Die Inflationsrate in der Eurozone ist deutlich gesunken und liegt nun unter der 2 %-Marke. Das setzt die Europäische Zentralbank (EZB) unter Druck, die Zinsen weiter zu senken, besonders zum Vorteil der deutschen Wirtschaft. Analysten erwarten bereits im Oktober eine Entscheidung in diese Richtung.
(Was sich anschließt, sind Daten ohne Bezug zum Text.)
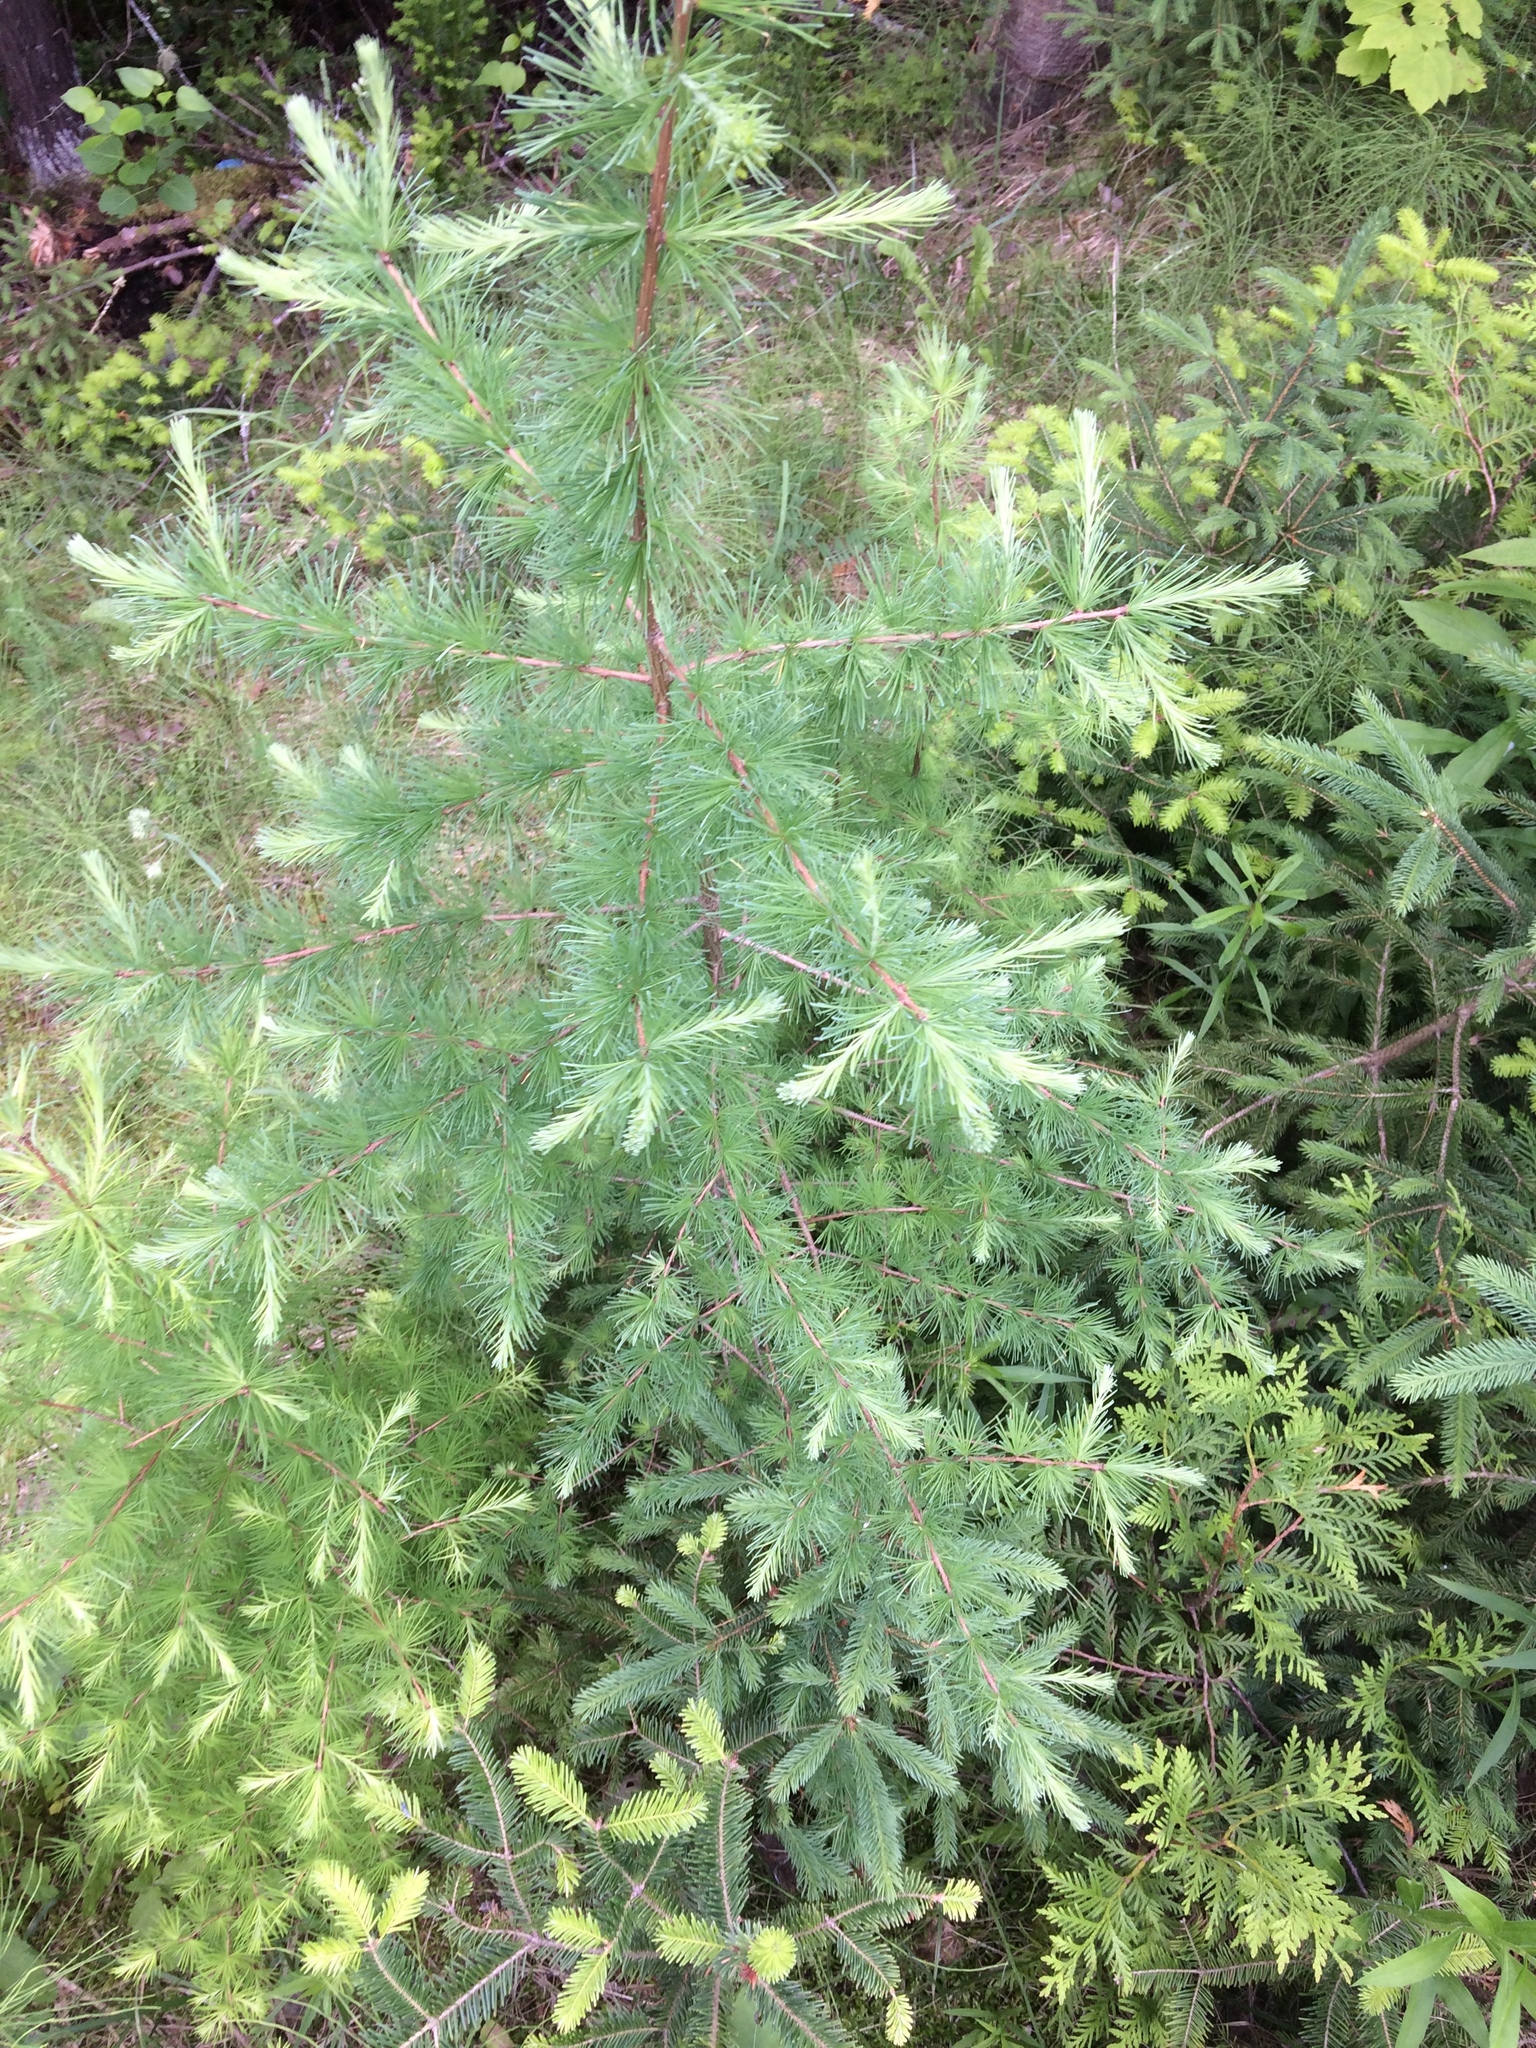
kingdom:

Inflationsrate fällt unter 2 %-Schwelle
Die Inflationsrate in der Eurozone ist unter 2 % gesunken. Laut den neuesten Daten des Statistischen Bundesamtes stiegen die Verbraucherpreise in Deutschland im September nur noch um 1,8 %. Das ist das erste Mal seit mehr als drei Jahren, dass die sogenannte HVPI-Inflationsrate das 2 %-Ziel unterschreitet. Diese Entwicklung bietet der EZB eine Möglichkeit, die Leitzinsen zu senken, und die Stimmen dafür werden lauter.
Auch in anderen Ländern der Eurozone zeigen sich ähnliche Entwicklungen. In Frankreich und Spanien fiel die Inflation ebenfalls, während sie in Italien sogar unter 1 % gesunken ist. Diese Zahlen lassen viele Ökonomen hoffen, dass die Phase hoher Inflation vorerst beendet ist.
Deutsche Wirtschaft sehnt sich nach Zinssenkungen
Was bedeutet das nun für die deutsche Wirtschaft? Der Wunsch nach niedrigeren Zinsen ist in Deutschland deutlich spürbar. Nachlassende Inflation, schwaches Wachstum und ein stagnierender Arbeitsmarkt sind Gründe genug, um auf eine Lockerung der Geldpolitik zu hoffen. Ulrich Kater, Chefvolkswirt der Dekabank, erklärte: „Angesichts der schwachen Konjunkturdaten kommt die EZB unter Druck, ebenso wie die US-Notenbank, die Zinsen schneller zu senken.“
Niedrigere Zinsen würden die Kreditvergabe beleben und könnten der stagnierenden Wirtschaft einen dringend benötigten Impuls geben. Wenn Kredite für Unternehmen und private Haushalte günstiger werden, steigt die Wahrscheinlichkeit, dass Investitionen und Konsumausgaben wieder anziehen.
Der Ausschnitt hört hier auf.